#### PROVIDED DATA:
::::

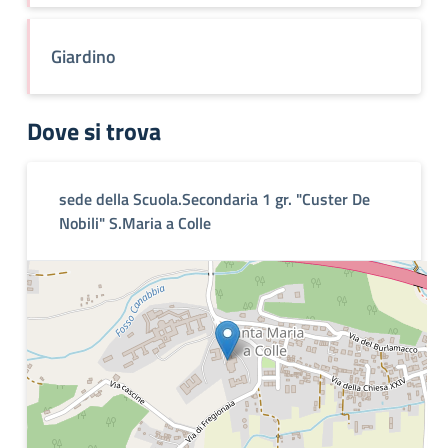
Giardino
Dove si trova
sede della Scuola.Secondaria 1 gr. "Custer De
Nobili" S.Maria a Colle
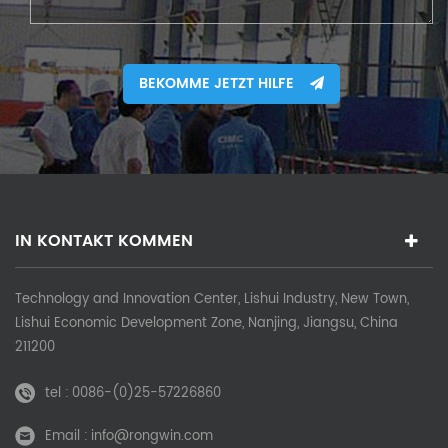
BEKOMME JETZT HILFE
IN KONTAKT KOMMEN
Technology and Innovation Center, Lishui Industry, New Town,
Lishui Economic Development Zone, Nanjing, Jiangsu, China
211200
tel :
0086-(0)25-57226860
Email :
info@rongwin.com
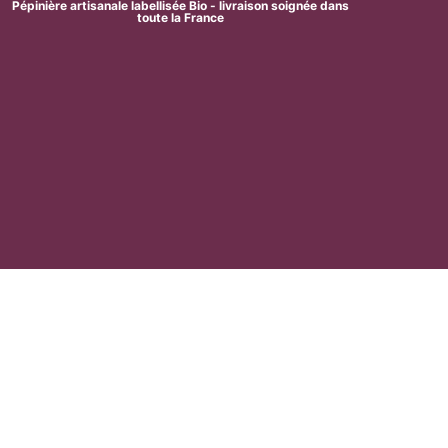
Pépinière artisanale labellisée Bio - livraison soignée dans
toute la France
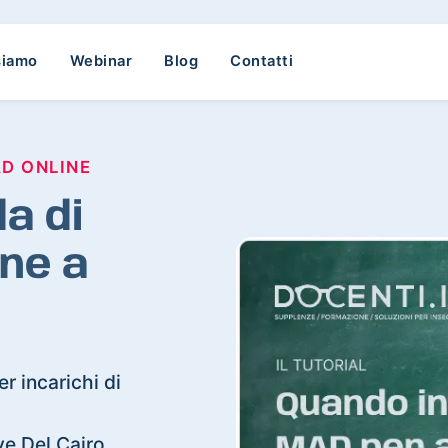
siamo
Webinar
Blog
Contatti
AD ONLINE
a di
ne a
r incarichi di
eve Del Cairo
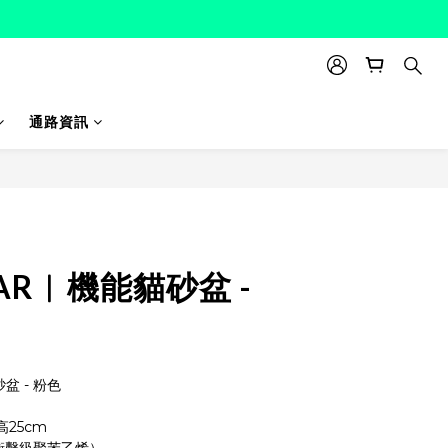
通路資訊
立即購買
EAR︱機能貓砂盆 -
盆 - 粉色
高25cm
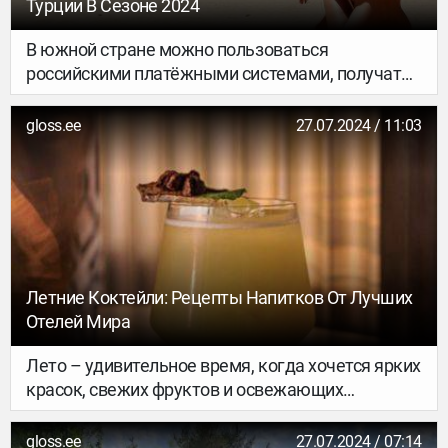
Турции В Сезоне 2024
В южной стране можно пользоваться
российскими платёжными системами, получать
скидки до 50% и ездить внутри городов почти
бесплатно. Главное – иметь понимание как это
gloss.ee
27.07.2024 / 11:03
делать…
Летние Коктейли: Рецепты Напитков От Лучших
Отелей Мира
Лето – удивительное время, когда хочется ярких
красок, свежих фруктов и освежающих
напитков. Мы подобрали для вас летние
коктейли по особым рецептам от отелей со всего
gloss.ee
27.07.2024 / 07:14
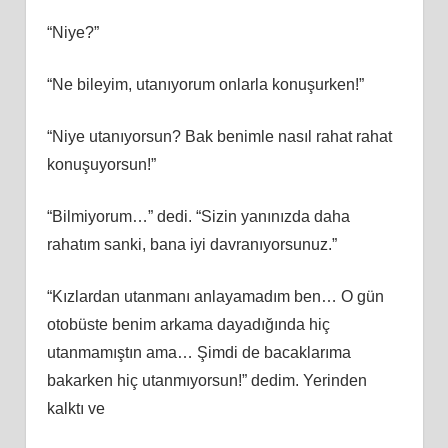
“Niye?”
“Ne bileyim, utanıyorum onlarla konuşurken!”
“Niye utanıyorsun? Bak benimle nasıl rahat rahat
konuşuyorsun!”
“Bilmiyorum…” dedi. “Sizin yanınızda daha
rahatım sanki, bana iyi davranıyorsunuz.”
“Kızlardan utanmanı anlayamadım ben… O gün
otobüste benim arkama dayadığında hiç
utanmamıştın ama… Şimdi de bacaklarıma
bakarken hiç utanmıyorsun!” dedim. Yerinden
kalktı ve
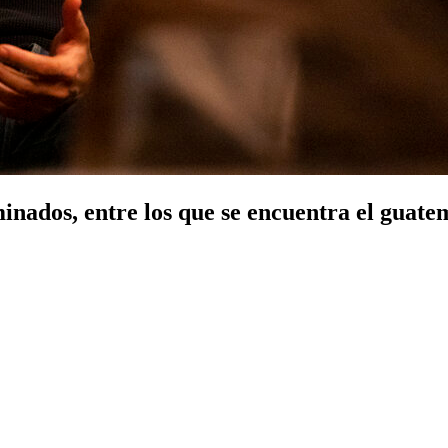
minados, entre los que se encuentra el guate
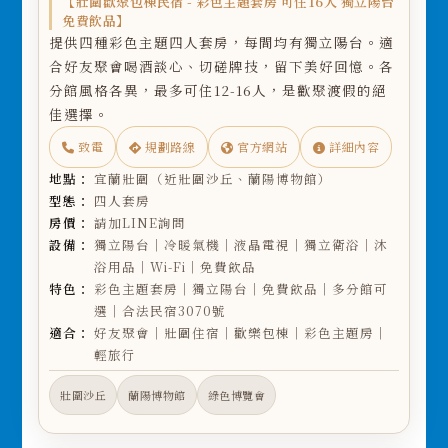
【壯圍歡聚包棟民宿 - 彩色主題套房 可住16人 獨立陽台
免費飲品】
提供四種彩色主題四人套房，每間均有獨立陽台。適
合好友聚會喝酒談心、切磋牌技，留下美好回憶。各
分館風格各異，最多可住12-16人，是歡聚渡假的絕
佳選擇。
致電
規劃路線
官方網站
詳細內容
地點：
宜蘭壯圍（近壯圍沙丘、蘭陽博物館）
型態：
四人套房
房價：
請加LINE詢問
設備：
獨立陽台｜冷暖氣機｜液晶電視｜獨立衛浴｜沐
浴用品｜Wi-Fi｜免費飲品
特色：
彩色主題套房｜獨立陽台｜免費飲品｜多分館可
選｜合法民宿3070號
適合：
好友聚會｜壯圍住宿｜歡樂包棟｜彩色主題房｜
輕旅行
壯圍沙丘
蘭陽博物館
綠色博覽會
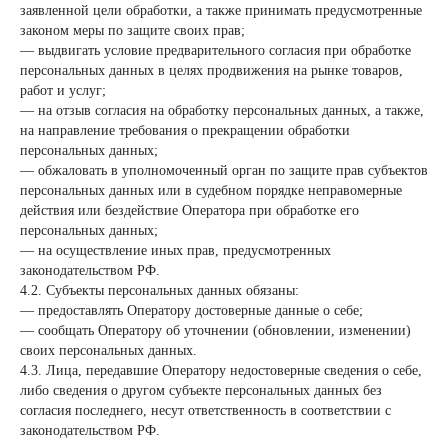
заявленной цели обработки, а также принимать предусмотренные
законом меры по защите своих прав;
— выдвигать условие предварительного согласия при обработке
персональных данных в целях продвижения на рынке товаров,
работ и услуг;
— на отзыв согласия на обработку персональных данных, а также,
на направление требования о прекращении обработки
персональных данных;
— обжаловать в уполномоченный орган по защите прав субъектов
персональных данных или в судебном порядке неправомерные
действия или бездействие Оператора при обработке его
персональных данных;
— на осуществление иных прав, предусмотренных
законодательством РФ.
4.2. Субъекты персональных данных обязаны:
— предоставлять Оператору достоверные данные о себе;
— сообщать Оператору об уточнении (обновлении, изменении)
своих персональных данных.
4.3. Лица, передавшие Оператору недостоверные сведения о себе,
либо сведения о другом субъекте персональных данных без
согласия последнего, несут ответственность в соответствии с
законодательством РФ.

::::

#### TASK ITEM:
Copy the lines above word for word, starting at the line that contains "BEKOMME JETZT HILFE" and ending after the line that contains "27.07.2024 / 07:14". Leave out the pictures.

#### EXERCISE SOLUTION:
BEKOMME JETZT HILFE
IN KONTAKT KOMMEN
Technology and Innovation Center, Lishui Industry, New Town,
Lishui Economic Development Zone, Nanjing, Jiangsu, China
211200
tel :
0086-(0)25-57226860
Email :
info@rongwin.com
Pépinière artisanale labellisée Bio - livraison soignée dans
toute la France
siamo
Webinar
Blog
Contatti
AD ONLINE
a di
ne a
r incarichi di
eve Del Cairo
通路資訊
立即購買
EAR︱機能貓砂盆 -
盆 - 粉色
高25cm
Турции В Сезоне 2024
В южной стране можно пользоваться
российскими платёжными системами, получать
скидки до 50% и ездить внутри городов почти
бесплатно. Главное – иметь понимание как это
gloss.ee
27.07.2024 / 11:03
делать…
Летние Коктейли: Рецепты Напитков От Лучших
Отелей Мира
Лето – удивительное время, когда хочется ярких
красок, свежих фруктов и освежающих
напитков. Мы подобрали для вас летние
коктейли по особым рецептам от отелей со всего
gloss.ee
27.07.2024 / 07:14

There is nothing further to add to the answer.